The CPSU says Agriculture Minister Barnaby Joyce’s failure on regional employment for public sector workers highlights the need for a real plan to provide secure and stable regional Commonwealth jobs.

The union strongly supports the creation of more employment opportunities in the public sector outside the capital cities, and has a plan to bolster jobs on the basis of the needs of regional communities rather than political expediency.

CPSU National Secretary Nadine Flood said: “Regional Australia is absolutely crying out for the kind of stable, secure jobs offered by the public service, which would have the added bonus to boosting the fading service standards of important agencies such as Medicare, Centrelink and the Tax Office.”

“It’s astounding for Minister Barnaby Joyce to claim to be the champion of regional employment when thousands of Commonwealth workers have been sacked by the Turnbull Government outside the capital cities, a sizeable portion of the 18,000 jobs they’ve cut overall.”

“The majority of Commonwealth public sector jobs are already based outside of Canberra but there’s a real opportunity to restore thousands of jobs lost in regional centres.
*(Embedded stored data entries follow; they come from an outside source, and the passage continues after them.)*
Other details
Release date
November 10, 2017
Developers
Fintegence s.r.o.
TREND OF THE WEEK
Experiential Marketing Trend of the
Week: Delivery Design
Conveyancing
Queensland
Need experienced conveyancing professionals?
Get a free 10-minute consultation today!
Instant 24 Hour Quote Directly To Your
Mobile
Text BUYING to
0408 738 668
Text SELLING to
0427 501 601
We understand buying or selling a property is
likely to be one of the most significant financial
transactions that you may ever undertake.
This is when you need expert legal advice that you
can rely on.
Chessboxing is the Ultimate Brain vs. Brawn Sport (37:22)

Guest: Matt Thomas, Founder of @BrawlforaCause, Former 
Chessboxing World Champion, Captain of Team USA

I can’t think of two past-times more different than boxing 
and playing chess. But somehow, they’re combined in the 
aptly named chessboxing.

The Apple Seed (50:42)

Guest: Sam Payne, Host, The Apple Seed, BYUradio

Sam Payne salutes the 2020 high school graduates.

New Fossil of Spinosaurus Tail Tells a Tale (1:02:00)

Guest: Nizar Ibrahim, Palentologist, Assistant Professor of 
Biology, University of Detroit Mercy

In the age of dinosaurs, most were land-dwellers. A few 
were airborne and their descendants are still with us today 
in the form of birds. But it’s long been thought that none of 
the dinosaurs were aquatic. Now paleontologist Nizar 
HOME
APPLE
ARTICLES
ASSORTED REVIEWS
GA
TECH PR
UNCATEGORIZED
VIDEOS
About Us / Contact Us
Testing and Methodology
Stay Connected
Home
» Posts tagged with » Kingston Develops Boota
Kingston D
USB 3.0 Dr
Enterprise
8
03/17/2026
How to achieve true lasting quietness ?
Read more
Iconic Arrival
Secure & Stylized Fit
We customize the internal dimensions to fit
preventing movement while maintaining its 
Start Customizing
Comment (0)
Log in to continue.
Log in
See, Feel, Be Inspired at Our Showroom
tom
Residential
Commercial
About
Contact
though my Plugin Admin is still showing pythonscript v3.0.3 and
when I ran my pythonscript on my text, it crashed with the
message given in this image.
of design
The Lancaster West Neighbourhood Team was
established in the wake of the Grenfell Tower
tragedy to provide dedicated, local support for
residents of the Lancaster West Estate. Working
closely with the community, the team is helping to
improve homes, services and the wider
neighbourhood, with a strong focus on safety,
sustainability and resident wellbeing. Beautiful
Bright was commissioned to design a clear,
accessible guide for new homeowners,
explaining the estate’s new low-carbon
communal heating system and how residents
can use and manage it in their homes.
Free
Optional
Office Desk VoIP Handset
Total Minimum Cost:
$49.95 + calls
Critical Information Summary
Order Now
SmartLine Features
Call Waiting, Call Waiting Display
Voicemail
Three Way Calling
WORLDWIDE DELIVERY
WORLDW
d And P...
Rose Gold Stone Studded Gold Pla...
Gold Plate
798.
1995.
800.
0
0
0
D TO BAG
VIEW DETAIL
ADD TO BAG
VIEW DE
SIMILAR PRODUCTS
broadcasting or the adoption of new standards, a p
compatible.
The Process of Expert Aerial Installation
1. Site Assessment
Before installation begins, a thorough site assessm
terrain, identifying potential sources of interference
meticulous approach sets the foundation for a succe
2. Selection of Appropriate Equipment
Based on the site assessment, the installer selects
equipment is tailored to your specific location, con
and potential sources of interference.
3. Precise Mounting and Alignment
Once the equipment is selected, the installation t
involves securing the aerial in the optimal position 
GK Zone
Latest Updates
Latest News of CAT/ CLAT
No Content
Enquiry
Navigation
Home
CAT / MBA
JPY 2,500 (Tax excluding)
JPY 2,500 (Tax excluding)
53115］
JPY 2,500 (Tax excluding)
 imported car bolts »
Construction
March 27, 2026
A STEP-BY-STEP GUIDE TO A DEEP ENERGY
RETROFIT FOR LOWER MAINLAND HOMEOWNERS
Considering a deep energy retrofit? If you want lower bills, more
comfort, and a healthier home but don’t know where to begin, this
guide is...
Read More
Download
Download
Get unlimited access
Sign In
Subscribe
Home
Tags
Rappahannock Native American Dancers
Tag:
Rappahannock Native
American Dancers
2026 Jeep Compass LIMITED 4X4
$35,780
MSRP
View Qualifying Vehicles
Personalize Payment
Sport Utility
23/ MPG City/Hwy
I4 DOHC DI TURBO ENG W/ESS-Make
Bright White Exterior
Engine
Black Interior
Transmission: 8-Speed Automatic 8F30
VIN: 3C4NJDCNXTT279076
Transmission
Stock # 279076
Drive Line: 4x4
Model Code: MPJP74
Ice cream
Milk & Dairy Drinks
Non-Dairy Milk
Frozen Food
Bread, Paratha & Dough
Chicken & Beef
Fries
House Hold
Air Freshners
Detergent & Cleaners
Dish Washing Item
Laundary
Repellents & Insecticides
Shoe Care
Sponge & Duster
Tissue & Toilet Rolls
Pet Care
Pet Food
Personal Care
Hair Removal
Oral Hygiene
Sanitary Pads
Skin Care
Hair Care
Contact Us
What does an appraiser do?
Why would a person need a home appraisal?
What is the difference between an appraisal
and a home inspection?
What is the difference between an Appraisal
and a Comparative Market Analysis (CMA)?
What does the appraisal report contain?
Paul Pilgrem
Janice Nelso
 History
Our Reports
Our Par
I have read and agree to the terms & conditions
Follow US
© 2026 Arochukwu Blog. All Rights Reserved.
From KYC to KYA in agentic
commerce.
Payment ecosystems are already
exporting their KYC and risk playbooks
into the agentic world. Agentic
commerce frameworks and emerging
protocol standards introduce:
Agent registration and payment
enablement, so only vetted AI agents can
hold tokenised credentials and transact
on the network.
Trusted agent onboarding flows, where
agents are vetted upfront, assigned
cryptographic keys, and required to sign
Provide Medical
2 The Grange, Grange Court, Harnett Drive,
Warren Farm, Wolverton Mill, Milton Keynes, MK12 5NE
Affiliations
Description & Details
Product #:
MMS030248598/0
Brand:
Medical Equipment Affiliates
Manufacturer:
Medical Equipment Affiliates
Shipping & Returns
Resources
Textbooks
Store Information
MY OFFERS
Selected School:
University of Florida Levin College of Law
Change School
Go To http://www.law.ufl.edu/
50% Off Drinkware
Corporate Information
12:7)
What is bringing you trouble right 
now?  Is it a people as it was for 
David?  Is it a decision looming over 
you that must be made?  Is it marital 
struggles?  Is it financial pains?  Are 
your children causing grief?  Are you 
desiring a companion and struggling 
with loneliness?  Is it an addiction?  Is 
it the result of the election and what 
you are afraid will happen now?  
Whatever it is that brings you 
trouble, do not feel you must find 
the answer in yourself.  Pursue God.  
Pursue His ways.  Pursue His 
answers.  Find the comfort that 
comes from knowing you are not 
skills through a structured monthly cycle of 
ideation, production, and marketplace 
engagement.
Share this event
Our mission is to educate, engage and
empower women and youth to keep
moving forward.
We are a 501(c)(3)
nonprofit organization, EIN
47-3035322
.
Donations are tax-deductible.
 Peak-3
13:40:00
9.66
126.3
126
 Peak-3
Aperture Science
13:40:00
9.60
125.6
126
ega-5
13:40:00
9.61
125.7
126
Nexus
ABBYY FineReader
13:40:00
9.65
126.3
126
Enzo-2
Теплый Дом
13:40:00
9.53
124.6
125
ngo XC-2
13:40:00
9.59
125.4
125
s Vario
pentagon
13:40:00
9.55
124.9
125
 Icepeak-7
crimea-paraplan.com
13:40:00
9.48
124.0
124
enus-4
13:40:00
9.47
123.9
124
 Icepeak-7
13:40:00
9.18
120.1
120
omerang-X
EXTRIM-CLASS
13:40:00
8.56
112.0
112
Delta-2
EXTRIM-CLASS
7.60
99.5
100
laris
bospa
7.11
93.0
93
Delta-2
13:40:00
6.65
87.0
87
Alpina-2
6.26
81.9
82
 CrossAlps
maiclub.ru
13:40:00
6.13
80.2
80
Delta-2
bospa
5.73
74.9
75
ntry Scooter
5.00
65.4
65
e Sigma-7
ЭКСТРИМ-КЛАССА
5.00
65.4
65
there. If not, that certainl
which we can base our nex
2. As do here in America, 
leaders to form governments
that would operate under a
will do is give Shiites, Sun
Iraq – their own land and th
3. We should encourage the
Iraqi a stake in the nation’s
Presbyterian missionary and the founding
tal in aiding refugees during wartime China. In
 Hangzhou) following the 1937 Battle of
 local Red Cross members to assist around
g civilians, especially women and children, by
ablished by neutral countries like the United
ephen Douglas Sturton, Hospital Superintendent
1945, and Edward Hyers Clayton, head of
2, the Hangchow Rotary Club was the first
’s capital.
That’s in contrast to the communities that have been hurt on Minister Joyce’s watch by substantial job cuts across essential areas like biosecurity, Centrelink, Medicare, the Tax Office, Defence and the CSIRO. Each and every one of these cuts hits the workers in those communities hard, with just one example being the 200 Tax Office staff who’ve been sacked in Townsville.”

“We agree with Minister Joyce that regional Australia should have more quality public sector jobs, but we differ markedly with the Government on how that should be achieved. The CPSU has been campaigning to restore thousands of jobs across regional towns to provide services for people in those communities.”

 “In the case of the Australian Pesticides and Veterinary Management Authority, the situation outlined by APVMA’s chief executive has confirmed our fears that this relocation is terrible for staff and disastrous for the agency’s operations. That’s going to do real harm to the authority’s customers and Australian farmers relying on those products.”

“Having staff working out of a Macca’s shows the Government has completely dropped the ball on this, but what’s really scary here is the expertise that’s being lost and the gaps that’s causing in this agency’s critical work. APVMA is a text book example of why this kind of relocation should not proceed.”

“The scientists and other workers in APVMA are highly qualified and committed to their important work, but they’re not going to make their families move when that threatens their partners’ careers or means their children don’t have access to the specialist services they need. They’re also deeply worried that this will hamstring APVMA from doing its job properly now and for many years to come.”